Soal 1>
Menurut kutipan tentang agama di bawah, mengapa kita mungkin tetap bisa melanjutkan hidup tanpa Tuhan yang Maha Besar dan iman yang sama? Jawab dalam satu sampai tiga kalimat.
*** Kutipan untuk dibaca ***
Woodhead menunjuk pada
adopsi kasar Rodnovery (sebuah kepercayaan pagan yang konservatif dan
patriarkal yang didasarkan pada kepercayaan dan tradisi yang direkonstruksi dari
Slavia kuno) di bekas Uni Soviet sebagai potensi contoh dari hal-hal yang akan
datang.
Jadi mereka yang tidak
beragama ini kebanyakan tidak mewakili ateis, atau bahkan sekuler, tetapi
campuran "apatis". Mereka adalah orang-orang yang tidak peduli tentang
agama dan praktisi dari "agama tidak terorganisir".
Sementara agama-agama
dunia cenderung bertahan dan berevolusi untuk masa yang akan datang, di sisa
abad ini kita mungkin melihat berkembangnya agama-agama yang relatif kecil yang
membiak di antara kelompok-kelompok ini. Tetapi jika Tuhan yang Maha Besar dan
iman yang sama adalah kunci untuk kohesi sosial, apa yang mungkin terjadi tanpa
mereka?
Satu bangsa di bawah Mammon
Satu jawaban, tentu
saja, adalah bahwa kita akan terus melanjutkan hidup. Ekonomi yang luar biasa,
pemerintahan yang baik, pendidikan yang solid, dan aturan hukum yang efektif
dapat memastikan bahwa kita bergaul dengan bahagia tanpa kerangka keagamaan apa
pun. Dan memang, beberapa masyarakat sosial di mana jumlah orang yang tidak
percaya agama tinggi adalah masyarakat yang paling aman dan harmonis di dunia.
***
Soal 2>
Salin persis baris-baris entri di bawah, mulai dari baris yang memuat "scientific name: Mentzelia involucrata" sampai akhir entri, kedua ujungnya termasuk.
*** Entri yang diberikan ***
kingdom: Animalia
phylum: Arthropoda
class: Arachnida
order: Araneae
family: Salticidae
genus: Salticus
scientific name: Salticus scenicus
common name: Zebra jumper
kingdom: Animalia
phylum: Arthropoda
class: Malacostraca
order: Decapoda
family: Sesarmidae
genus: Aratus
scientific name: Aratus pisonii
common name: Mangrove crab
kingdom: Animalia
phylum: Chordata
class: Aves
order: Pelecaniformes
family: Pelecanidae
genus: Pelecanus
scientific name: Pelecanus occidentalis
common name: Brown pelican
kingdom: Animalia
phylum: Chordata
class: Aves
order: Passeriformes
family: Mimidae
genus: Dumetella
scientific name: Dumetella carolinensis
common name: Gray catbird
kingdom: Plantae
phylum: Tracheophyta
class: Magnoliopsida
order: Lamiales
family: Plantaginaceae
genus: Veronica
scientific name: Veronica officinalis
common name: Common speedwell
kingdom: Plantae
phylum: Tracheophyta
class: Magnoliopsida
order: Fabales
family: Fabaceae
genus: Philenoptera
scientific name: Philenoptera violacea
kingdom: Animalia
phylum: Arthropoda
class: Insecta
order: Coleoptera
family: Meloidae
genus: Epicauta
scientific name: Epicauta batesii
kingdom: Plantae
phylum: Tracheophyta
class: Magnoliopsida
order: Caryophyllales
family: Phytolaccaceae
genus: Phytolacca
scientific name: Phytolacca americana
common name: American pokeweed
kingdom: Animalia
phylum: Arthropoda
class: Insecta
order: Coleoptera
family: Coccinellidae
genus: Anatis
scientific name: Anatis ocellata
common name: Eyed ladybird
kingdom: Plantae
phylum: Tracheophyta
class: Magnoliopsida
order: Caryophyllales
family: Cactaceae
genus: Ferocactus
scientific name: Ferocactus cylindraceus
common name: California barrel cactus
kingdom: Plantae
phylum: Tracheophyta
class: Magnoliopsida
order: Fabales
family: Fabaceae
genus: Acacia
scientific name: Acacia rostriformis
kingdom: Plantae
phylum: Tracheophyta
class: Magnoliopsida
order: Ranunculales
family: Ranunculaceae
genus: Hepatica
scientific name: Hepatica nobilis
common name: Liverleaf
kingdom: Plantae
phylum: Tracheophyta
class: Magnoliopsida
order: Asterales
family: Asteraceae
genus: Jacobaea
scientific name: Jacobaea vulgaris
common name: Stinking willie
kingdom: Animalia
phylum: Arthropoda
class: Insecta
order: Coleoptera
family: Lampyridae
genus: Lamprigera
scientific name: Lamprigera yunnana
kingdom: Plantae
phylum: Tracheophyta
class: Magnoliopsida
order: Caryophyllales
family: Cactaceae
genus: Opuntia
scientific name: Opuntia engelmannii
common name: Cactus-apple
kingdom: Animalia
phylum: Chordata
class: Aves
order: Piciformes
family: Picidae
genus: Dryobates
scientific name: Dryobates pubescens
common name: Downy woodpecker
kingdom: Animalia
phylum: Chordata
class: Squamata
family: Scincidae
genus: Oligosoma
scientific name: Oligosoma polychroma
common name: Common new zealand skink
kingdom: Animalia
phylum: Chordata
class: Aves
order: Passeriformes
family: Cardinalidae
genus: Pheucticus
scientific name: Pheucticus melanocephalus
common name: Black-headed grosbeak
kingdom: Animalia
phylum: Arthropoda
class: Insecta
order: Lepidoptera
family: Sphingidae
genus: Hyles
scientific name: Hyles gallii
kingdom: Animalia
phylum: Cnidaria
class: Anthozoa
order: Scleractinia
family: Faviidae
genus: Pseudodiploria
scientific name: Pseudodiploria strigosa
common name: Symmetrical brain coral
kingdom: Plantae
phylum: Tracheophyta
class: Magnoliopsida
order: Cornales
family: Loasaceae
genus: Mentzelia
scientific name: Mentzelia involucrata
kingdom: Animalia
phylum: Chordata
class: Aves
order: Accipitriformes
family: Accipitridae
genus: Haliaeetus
***
Jawaban lengkap 1>
Ekonomi yang luar biasa, pemerintahan yang baik, pendidikan yang solid, dan aturan hukum yang efektif dapat memastikan kita bergaul dengan bahagia tanpa kerangka keagamaan apa pun. Selain itu, beberapa masyarakat dengan jumlah orang tidak percaya agama yang tinggi termasuk masyarakat yang paling aman dan harmonis di dunia.

Jawaban lengkap 2>
scientific name: Mentzelia involucrata
kingdom: Animalia
phylum: Chordata
class: Aves
order: Accipitriformes
family: Accipitridae
genus: Haliaeetus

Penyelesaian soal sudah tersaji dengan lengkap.